YOUR OBJECTIVE -> In the entries below, the lines from the one with "Webpage: https://www.wwcc.edu/advising/personal-counseling/" through the one with "509.223.2026 paris.davis@wwcc.edu" are to be copied exactly; both ends count.

DATA TO PROCESS ->
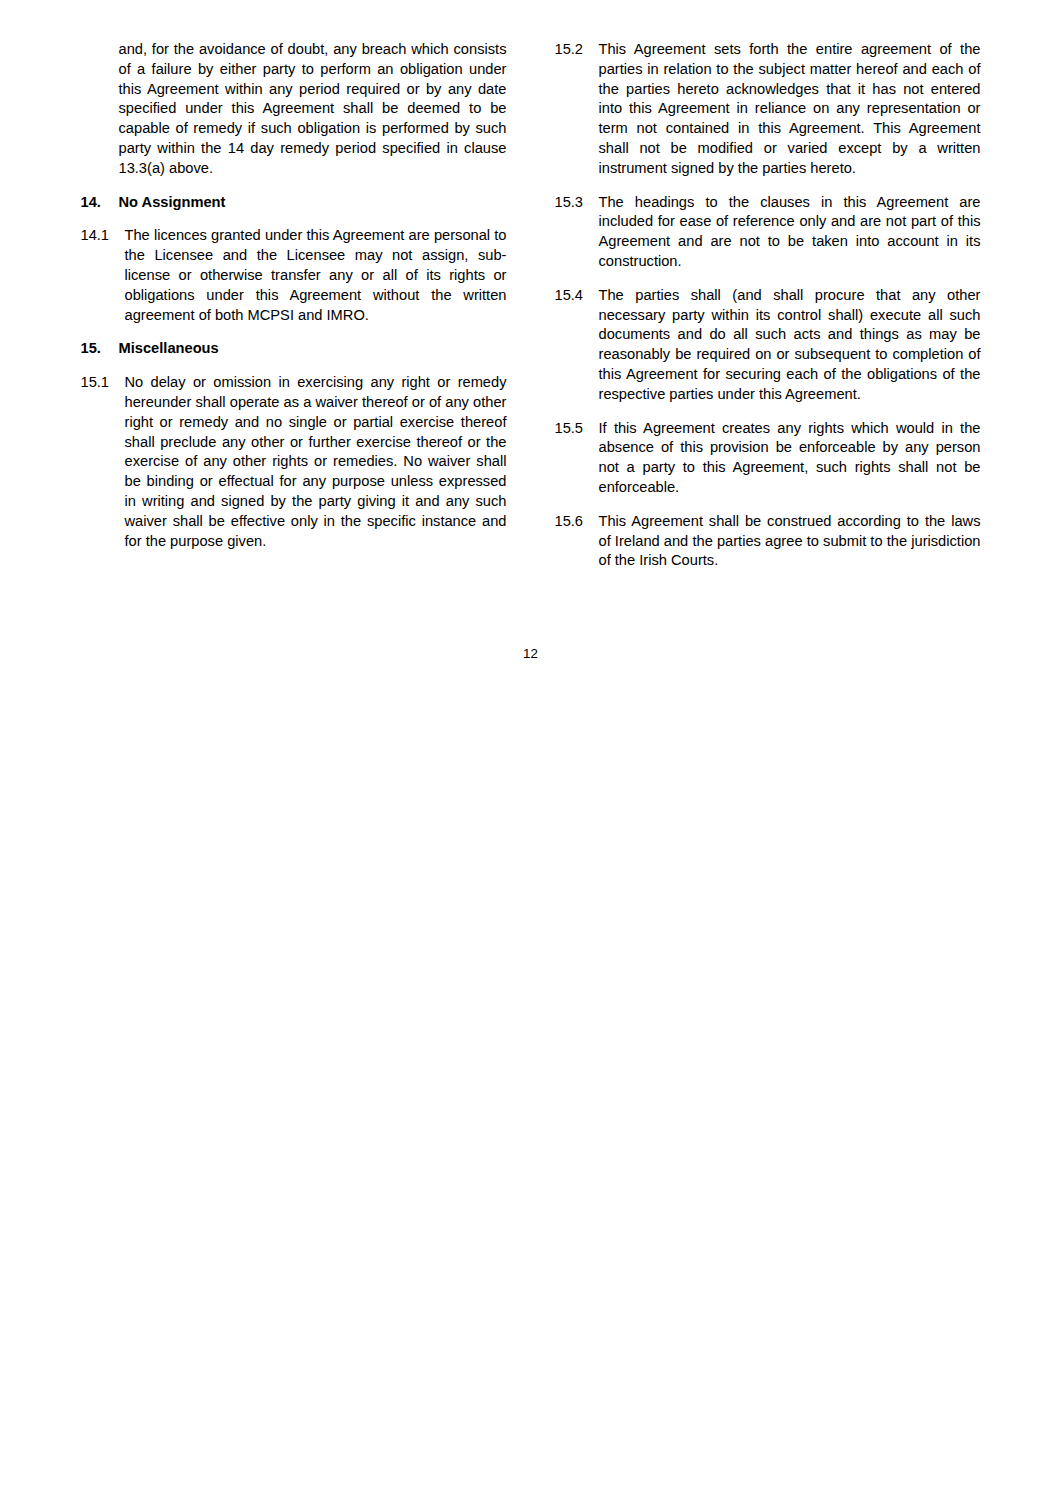and, for the avoidance of doubt, any breach which consists of a failure by either party to perform an obligation under this Agreement within any period required or by any date specified under this Agreement shall be deemed to be capable of remedy if such obligation is performed by such party within the 14 day remedy period specified in clause 13.3(a) above.
14. No Assignment
14.1 The licences granted under this Agreement are personal to the Licensee and the Licensee may not assign, sub-license or otherwise transfer any or all of its rights or obligations under this Agreement without the written agreement of both MCPSI and IMRO.
15. Miscellaneous
15.1 No delay or omission in exercising any right or remedy hereunder shall operate as a waiver thereof or of any other right or remedy and no single or partial exercise thereof shall preclude any other or further exercise thereof or the exercise of any other rights or remedies. No waiver shall be binding or effectual for any purpose unless expressed in writing and signed by the party giving it and any such waiver shall be effective only in the specific instance and for the purpose given.
15.2 This Agreement sets forth the entire agreement of the parties in relation to the subject matter hereof and each of the parties hereto acknowledges that it has not entered into this Agreement in reliance on any representation or term not contained in this Agreement. This Agreement shall not be modified or varied except by a written instrument signed by the parties hereto.
15.3 The headings to the clauses in this Agreement are included for ease of reference only and are not part of this Agreement and are not to be taken into account in its construction.
15.4 The parties shall (and shall procure that any other necessary party within its control shall) execute all such documents and do all such acts and things as may be reasonably be required on or subsequent to completion of this Agreement for securing each of the obligations of the respective parties under this Agreement.
15.5 If this Agreement creates any rights which would in the absence of this provision be enforceable by any person not a party to this Agreement, such rights shall not be enforceable.
15.6 This Agreement shall be construed according to the laws of Ireland and the parties agree to submit to the jurisdiction of the Irish Courts.
12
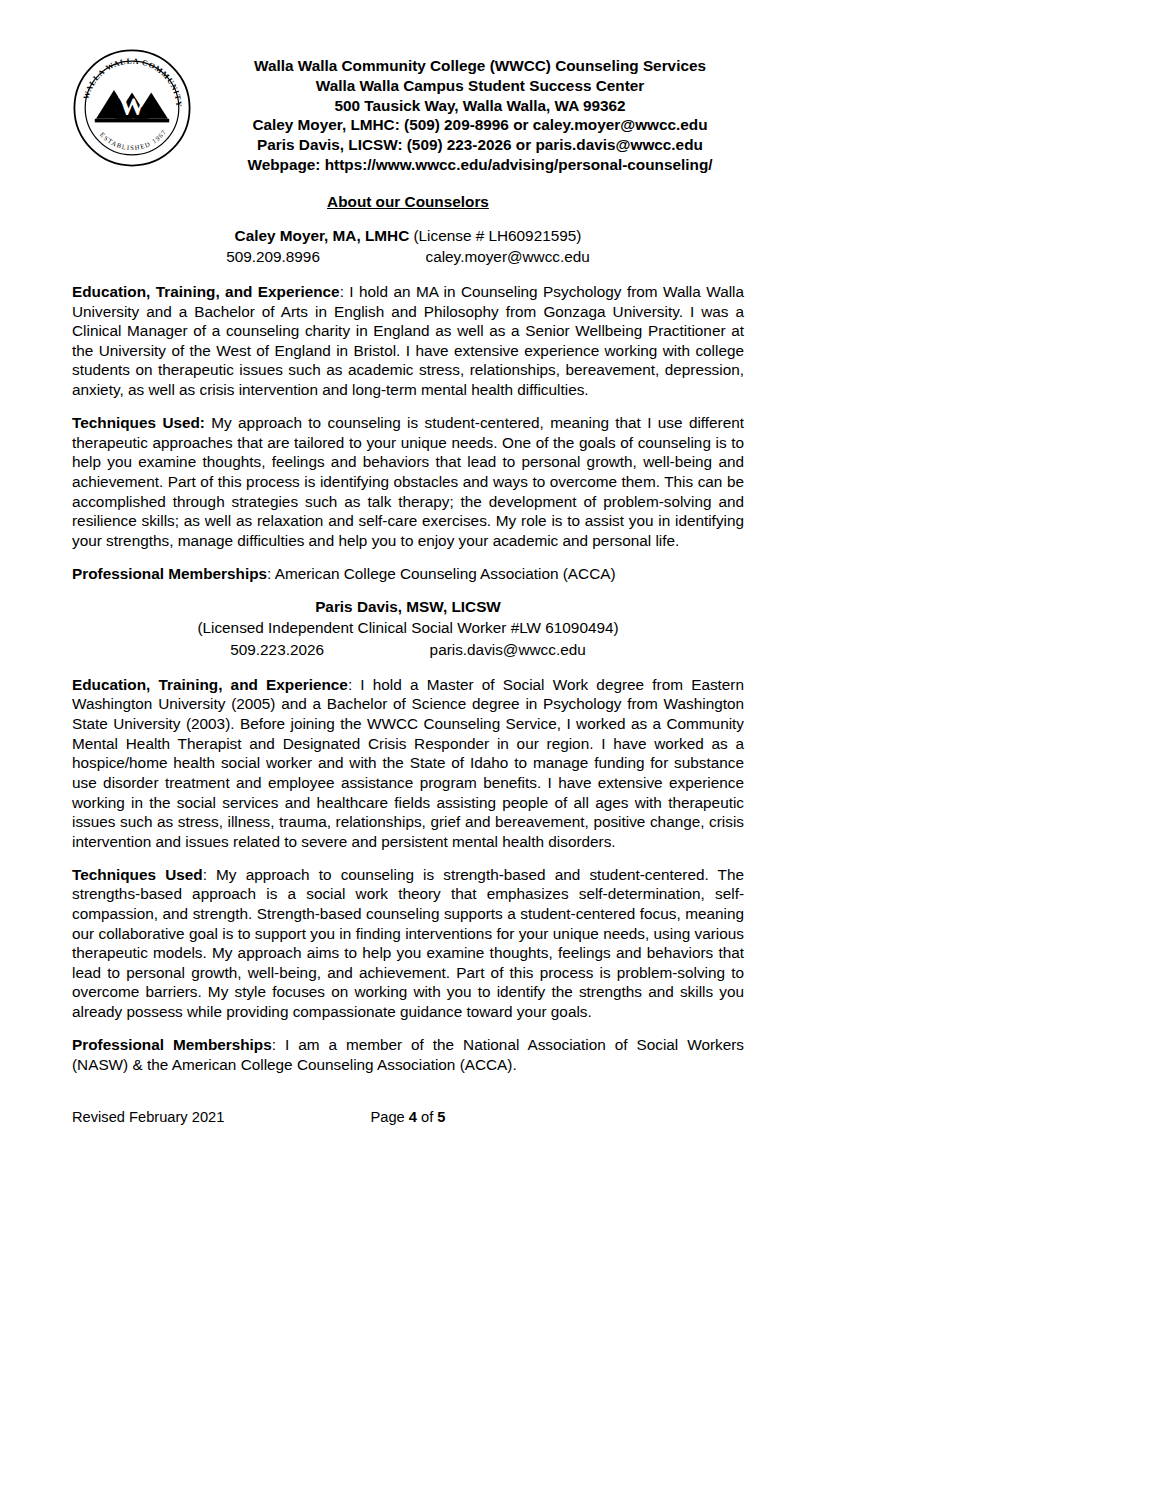WALLA WALLA COMMUNITY COLLEGE ESTABLISHED 1967 W
Walla Walla Community College (WWCC) Counseling Services
Walla Walla Campus Student Success Center
500 Tausick Way, Walla Walla, WA 99362
Caley Moyer, LMHC: (509) 209-8996 or caley.moyer@wwcc.edu
Paris Davis, LICSW: (509) 223-2026 or paris.davis@wwcc.edu
Webpage: https://www.wwcc.edu/advising/personal-counseling/
About our Counselors
Caley Moyer, MA, LMHC (License # LH60921595)
509.209.8996 caley.moyer@wwcc.edu
Education, Training, and Experience: I hold an MA in Counseling Psychology from Walla Walla University and a Bachelor of Arts in English and Philosophy from Gonzaga University. I was a Clinical Manager of a counseling charity in England as well as a Senior Wellbeing Practitioner at the University of the West of England in Bristol. I have extensive experience working with college students on therapeutic issues such as academic stress, relationships, bereavement, depression, anxiety, as well as crisis intervention and long-term mental health difficulties.
Techniques Used: My approach to counseling is student-centered, meaning that I use different therapeutic approaches that are tailored to your unique needs. One of the goals of counseling is to help you examine thoughts, feelings and behaviors that lead to personal growth, well-being and achievement. Part of this process is identifying obstacles and ways to overcome them. This can be accomplished through strategies such as talk therapy; the development of problem-solving and resilience skills; as well as relaxation and self-care exercises. My role is to assist you in identifying your strengths, manage difficulties and help you to enjoy your academic and personal life.
Professional Memberships: American College Counseling Association (ACCA)
Paris Davis, MSW, LICSW
(Licensed Independent Clinical Social Worker #LW 61090494)
509.223.2026 paris.davis@wwcc.edu
Education, Training, and Experience: I hold a Master of Social Work degree from Eastern Washington University (2005) and a Bachelor of Science degree in Psychology from Washington State University (2003). Before joining the WWCC Counseling Service, I worked as a Community Mental Health Therapist and Designated Crisis Responder in our region. I have worked as a hospice/home health social worker and with the State of Idaho to manage funding for substance use disorder treatment and employee assistance program benefits. I have extensive experience working in the social services and healthcare fields assisting people of all ages with therapeutic issues such as stress, illness, trauma, relationships, grief and bereavement, positive change, crisis intervention and issues related to severe and persistent mental health disorders.
Techniques Used: My approach to counseling is strength-based and student-centered. The strengths-based approach is a social work theory that emphasizes self-determination, self-compassion, and strength. Strength-based counseling supports a student-centered focus, meaning our collaborative goal is to support you in finding interventions for your unique needs, using various therapeutic models. My approach aims to help you examine thoughts, feelings and behaviors that lead to personal growth, well-being, and achievement. Part of this process is problem-solving to overcome barriers. My style focuses on working with you to identify the strengths and skills you already possess while providing compassionate guidance toward your goals.
Professional Memberships: I am a member of the National Association of Social Workers (NASW) & the American College Counseling Association (ACCA).
Page 4 of 5
Revised February 2021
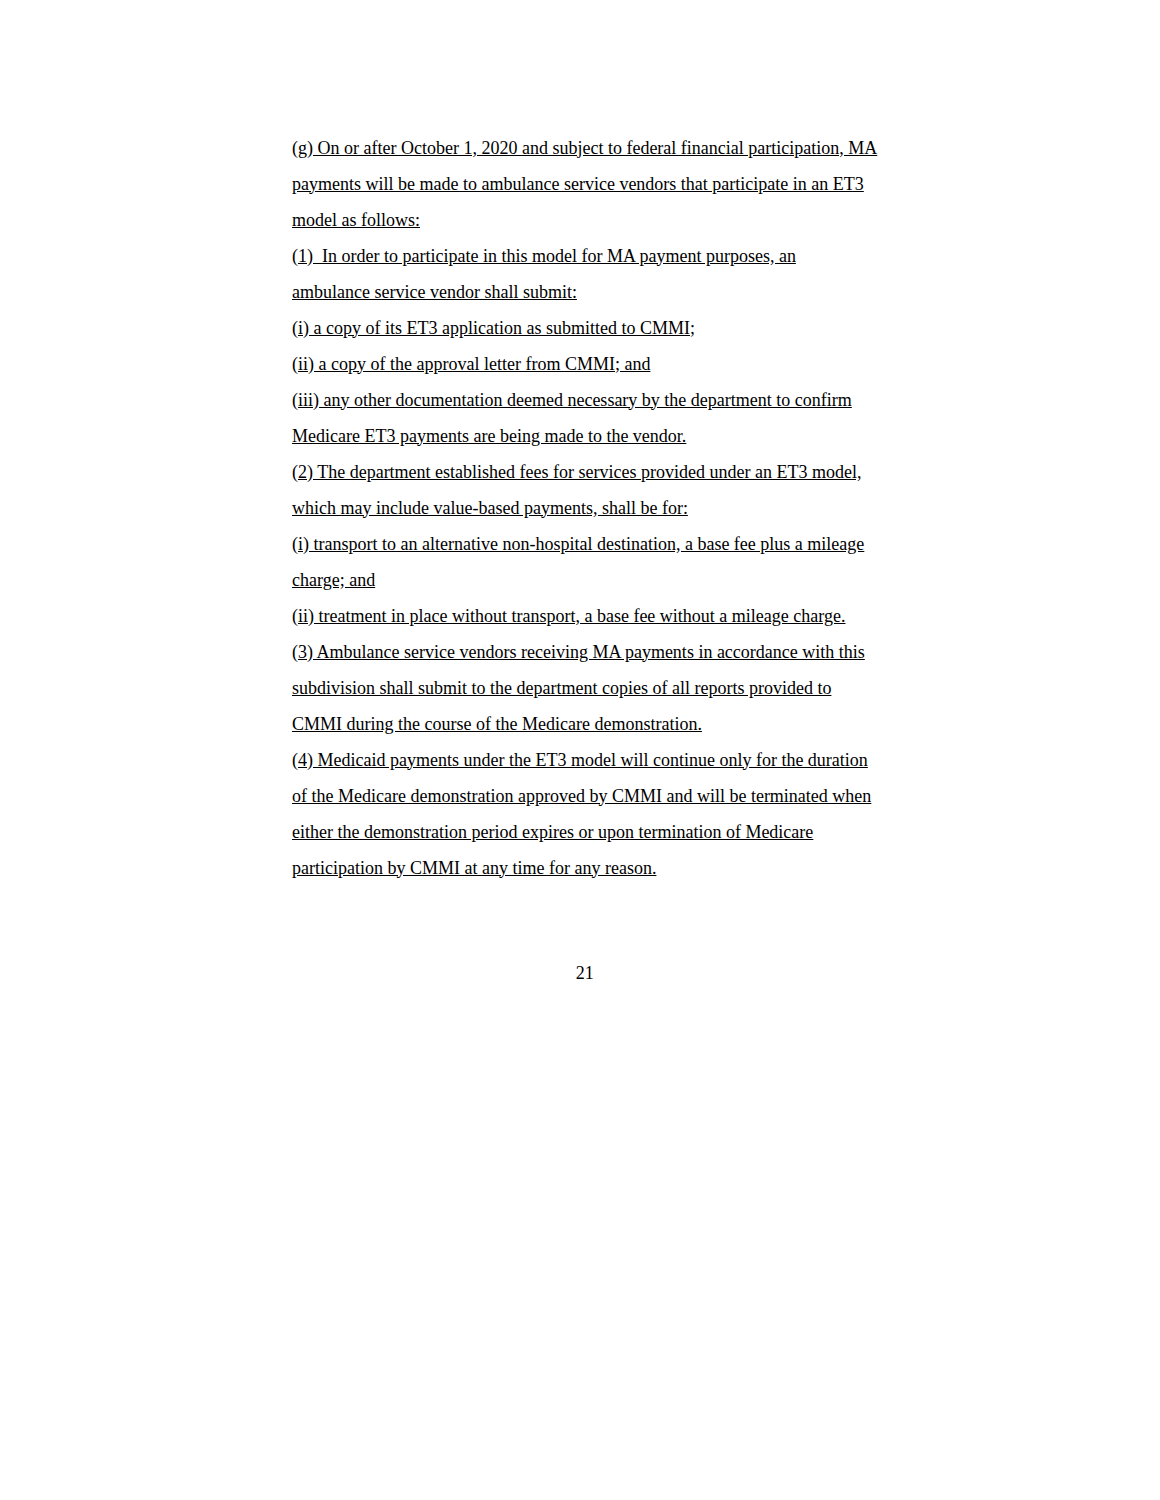(g) On or after October 1, 2020 and subject to federal financial participation, MA payments will be made to ambulance service vendors that participate in an ET3 model as follows:
(1) In order to participate in this model for MA payment purposes, an ambulance service vendor shall submit:
(i) a copy of its ET3 application as submitted to CMMI;
(ii) a copy of the approval letter from CMMI; and
(iii) any other documentation deemed necessary by the department to confirm Medicare ET3 payments are being made to the vendor.
(2) The department established fees for services provided under an ET3 model, which may include value-based payments, shall be for:
(i) transport to an alternative non-hospital destination, a base fee plus a mileage charge; and
(ii) treatment in place without transport, a base fee without a mileage charge.
(3) Ambulance service vendors receiving MA payments in accordance with this subdivision shall submit to the department copies of all reports provided to CMMI during the course of the Medicare demonstration.
(4) Medicaid payments under the ET3 model will continue only for the duration of the Medicare demonstration approved by CMMI and will be terminated when either the demonstration period expires or upon termination of Medicare participation by CMMI at any time for any reason.
21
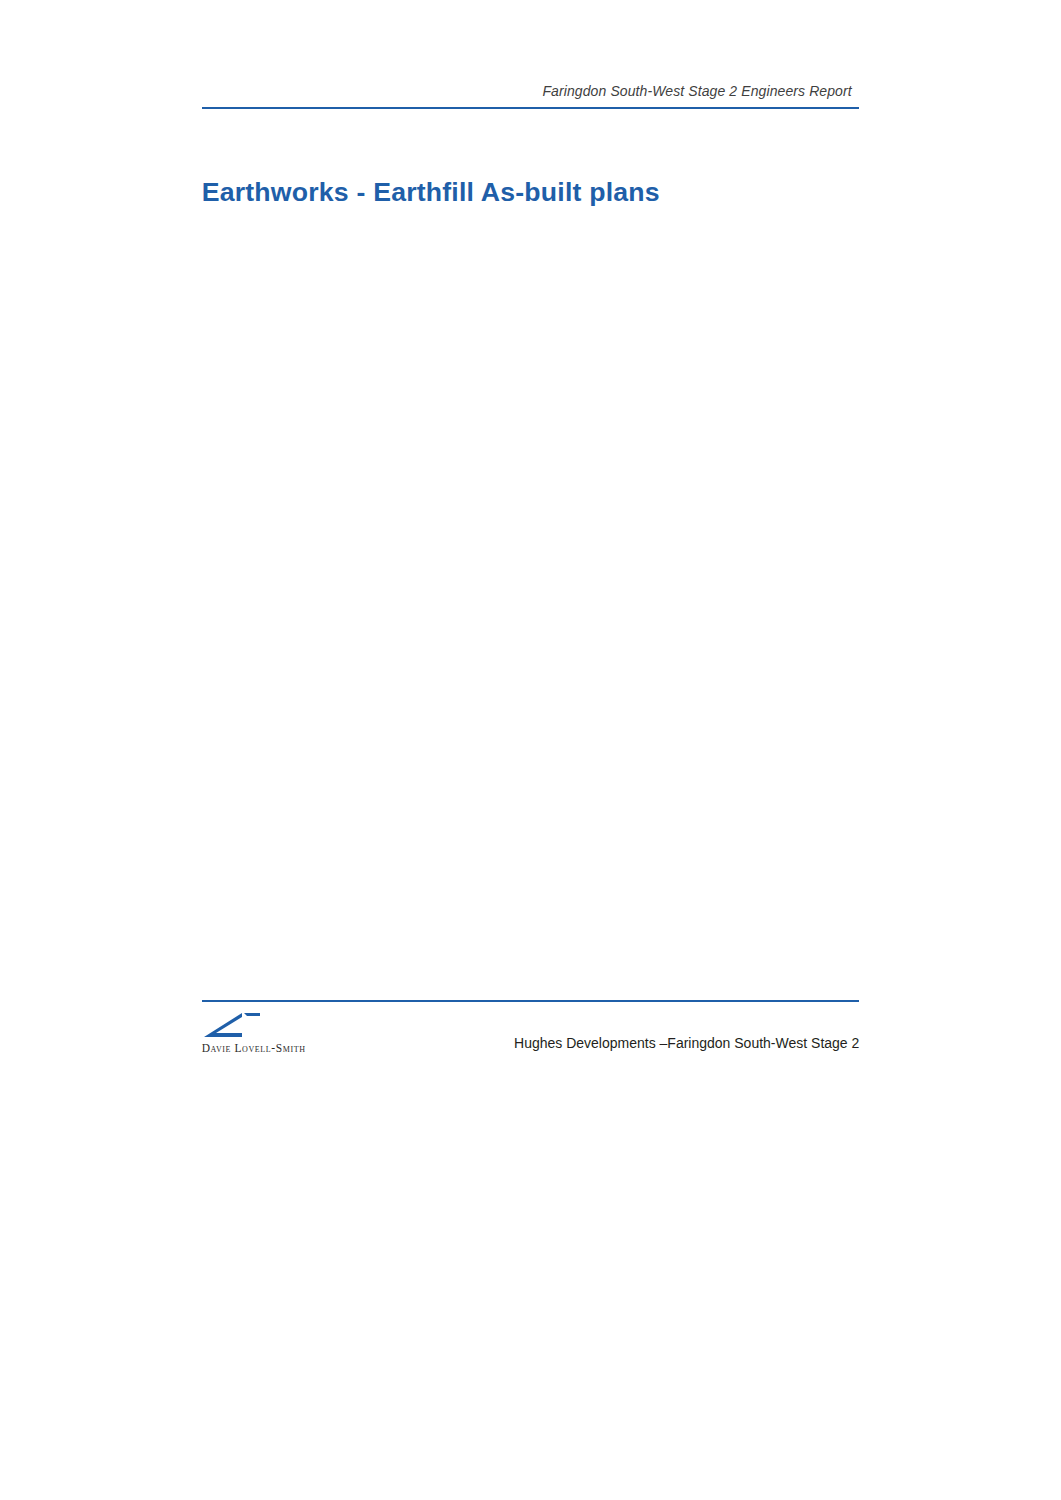Faringdon South-West Stage 2 Engineers Report
Earthworks - Earthfill As-built plans
Davie Lovell‑Smith
Hughes Developments –Faringdon South-West Stage 2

EXERCISE SOLUTION ->
Webpage: https://www.wwcc.edu/advising/personal-counseling/
About our Counselors
Caley Moyer, MA, LMHC (License # LH60921595)
509.209.8996 caley.moyer@wwcc.edu
Education, Training, and Experience: I hold an MA in Counseling Psychology from Walla Walla University and a Bachelor of Arts in English and Philosophy from Gonzaga University. I was a Clinical Manager of a counseling charity in England as well as a Senior Wellbeing Practitioner at the University of the West of England in Bristol. I have extensive experience working with college students on therapeutic issues such as academic stress, relationships, bereavement, depression, anxiety, as well as crisis intervention and long-term mental health difficulties.
Techniques Used: My approach to counseling is student-centered, meaning that I use different therapeutic approaches that are tailored to your unique needs. One of the goals of counseling is to help you examine thoughts, feelings and behaviors that lead to personal growth, well-being and achievement. Part of this process is identifying obstacles and ways to overcome them. This can be accomplished through strategies such as talk therapy; the development of problem-solving and resilience skills; as well as relaxation and self-care exercises. My role is to assist you in identifying your strengths, manage difficulties and help you to enjoy your academic and personal life.
Professional Memberships: American College Counseling Association (ACCA)
Paris Davis, MSW, LICSW
(Licensed Independent Clinical Social Worker #LW 61090494)
509.223.2026 paris.davis@wwcc.edu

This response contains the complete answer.